• [Exercise directions]
Copy the CloudEvent discussion from "I personally think" to "event source resources.", swapping "model" for "design".

------ Text excerpt ------

Hi, sorry for the delay. I like the proposal and the proposed direction. Great job @SpiritZhou and @tomkerkhove!

@tomkerkhove
Copy link
Member Author

All the work was done by @SpiritZhou :)

@SpiritZhou
Copy link
Contributor

There may be a scenario where the user needs to send one CloudEvent to multiple destinations, and there are two possible solutions:

  1. Let the user create multiple CloudEvent resources, with each resource having only one destination.
  2. Change the destination specification in CloudEvent from an object type to an array type so that the user can add different destinations in one CloudEvent resource.

I think it would be convenient for users to create one CloudEvent resource, but I am not sure if there are any drawbacks or if the concept of CloudEvents would be better served by creating multiple CloudEvent resources. What do you think? Which one is better? @tomkerkhove @JorTurFer @zroubalik

@tomkerkhove
Copy link
Member Author

There is actually a 3rd option which is what i originally had in mind:

  • Allow to use multiple destinations, but only 1 per type (ie HTTP and to Azure Event Grid)

I personally think creating 1 resource per scenario (aka send all events when auth fails for my app) is what we should strive for and avoid having monolithical subscriptions. That's why I prefer to keep the model simple and have multiple event source resources.

------ Data lines ------

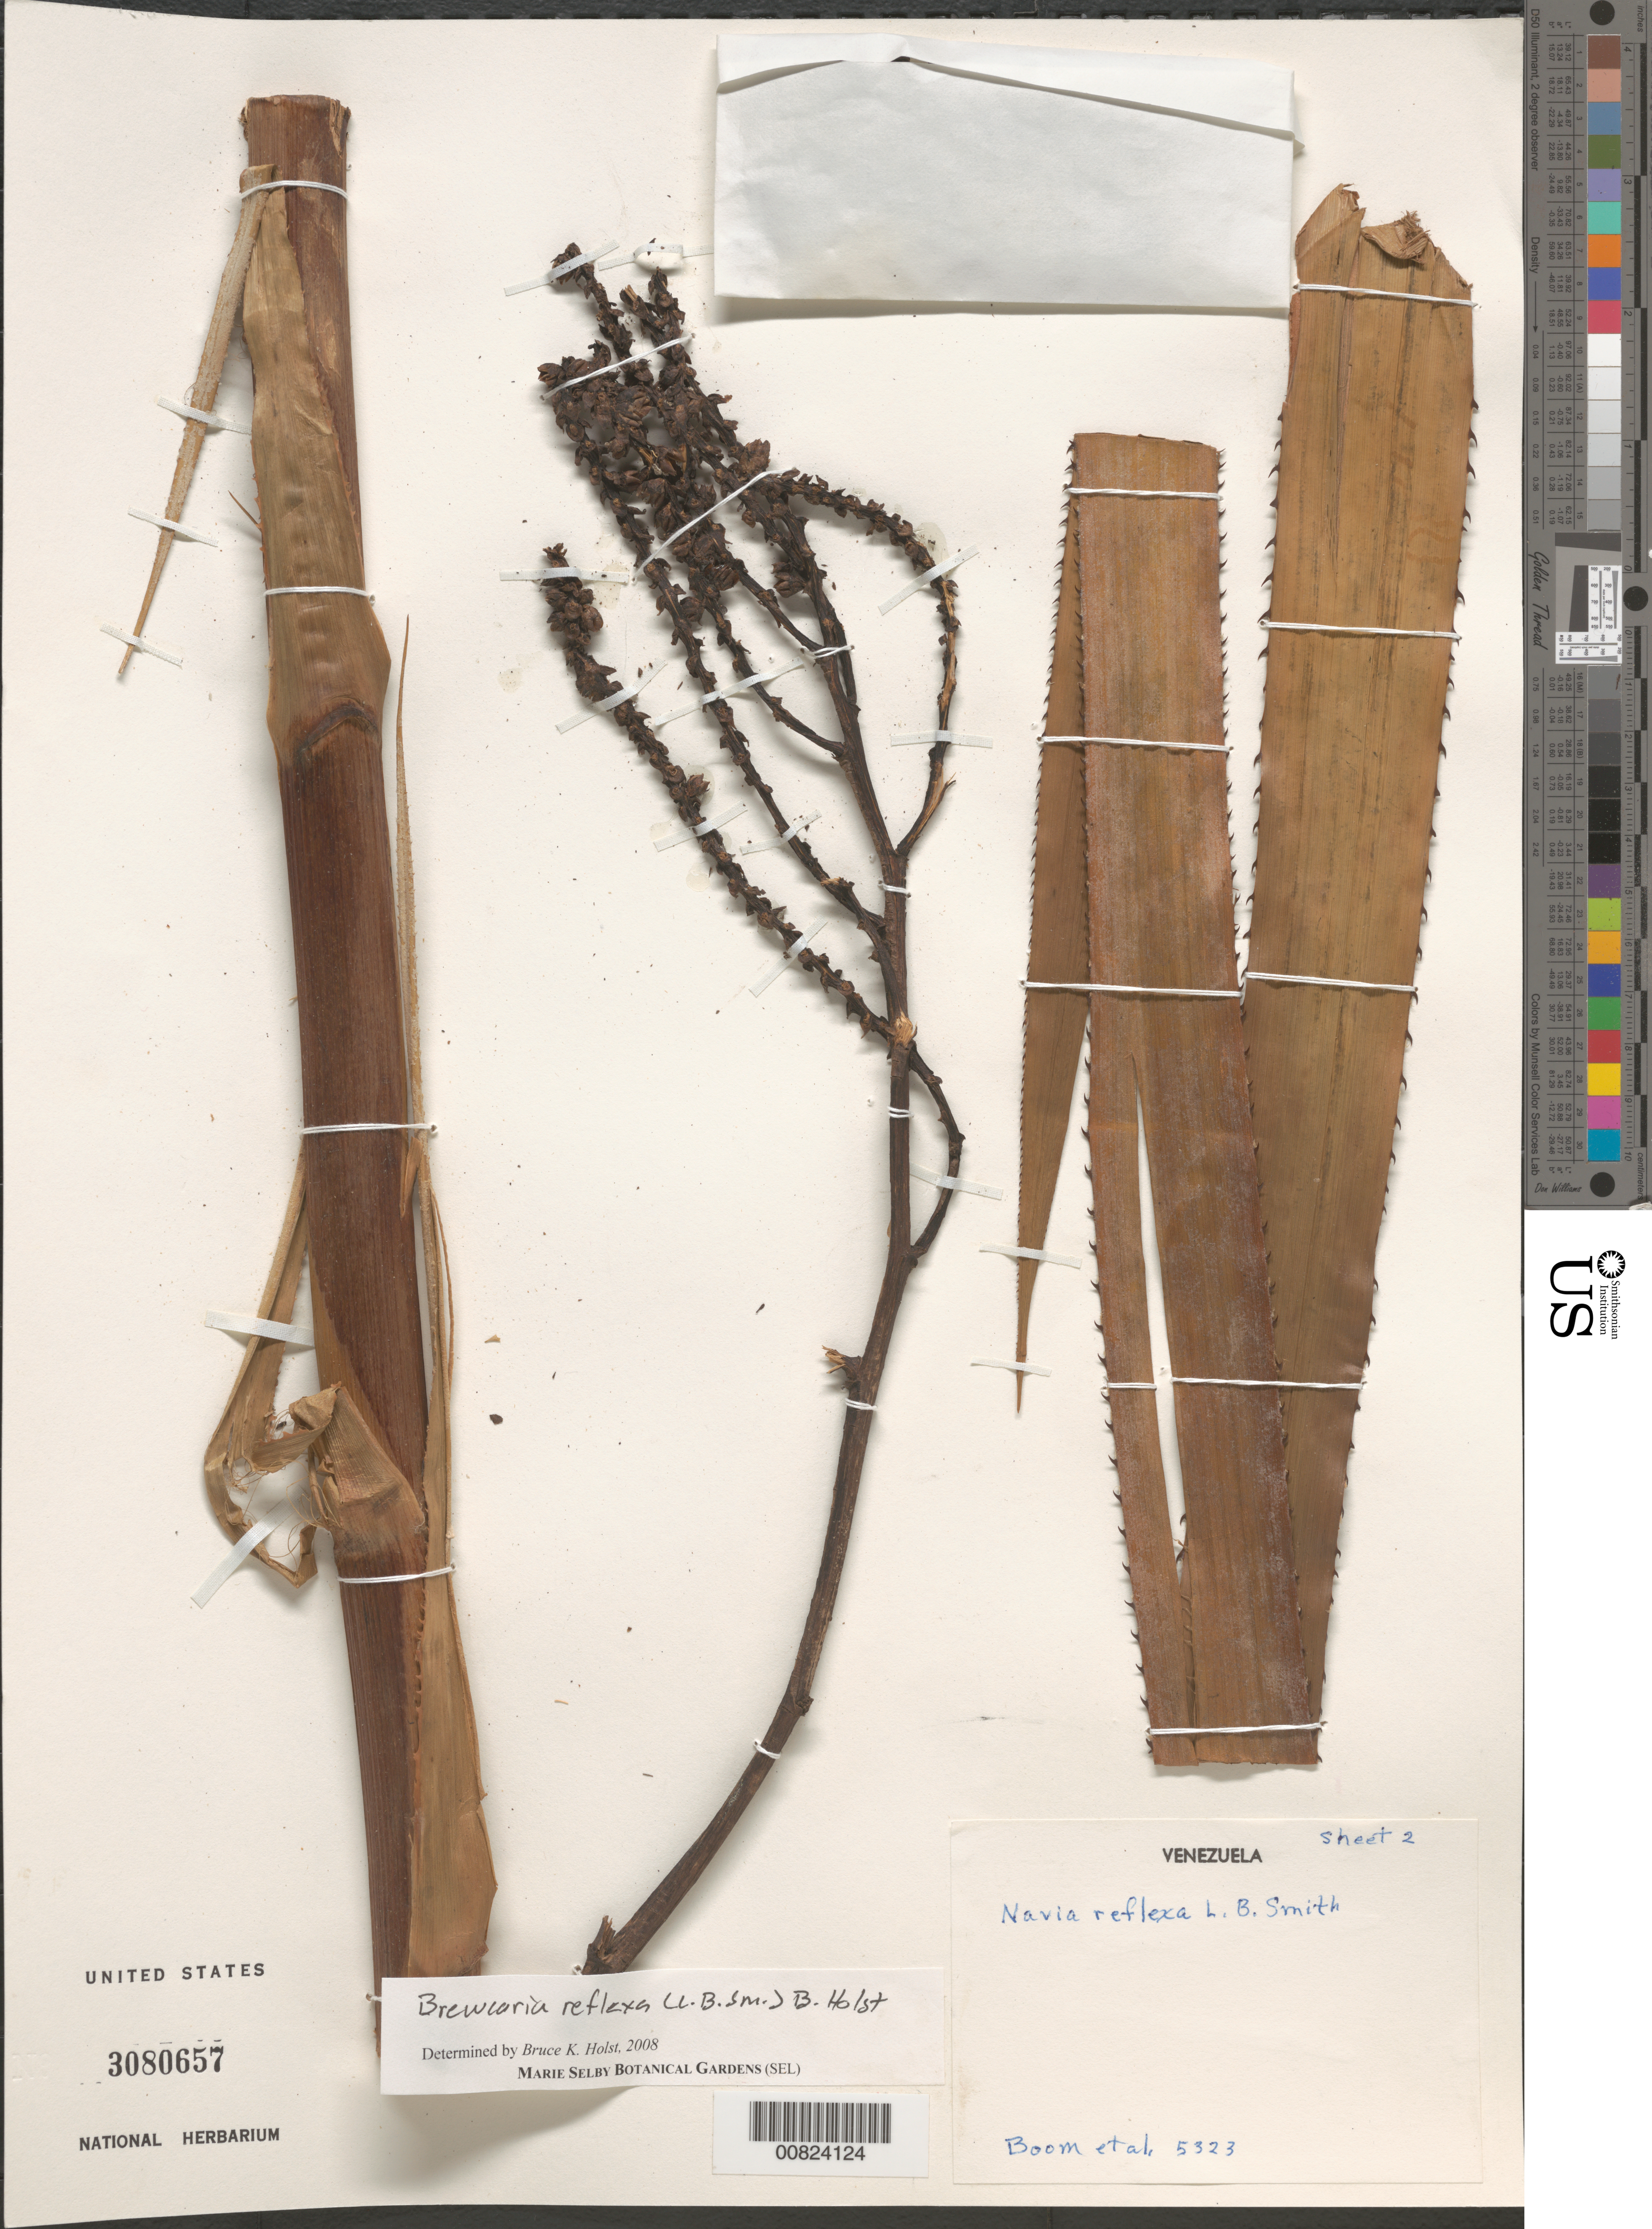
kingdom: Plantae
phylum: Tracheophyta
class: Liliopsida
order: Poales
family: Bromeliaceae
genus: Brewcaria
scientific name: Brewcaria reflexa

------

• [Correct answer]
I personally think creating 1 resource per scenario (aka send all events when auth fails for my app) is what we should strive for and avoid having monolithical subscriptions. That's why I prefer to keep the design simple and have multiple event source resources.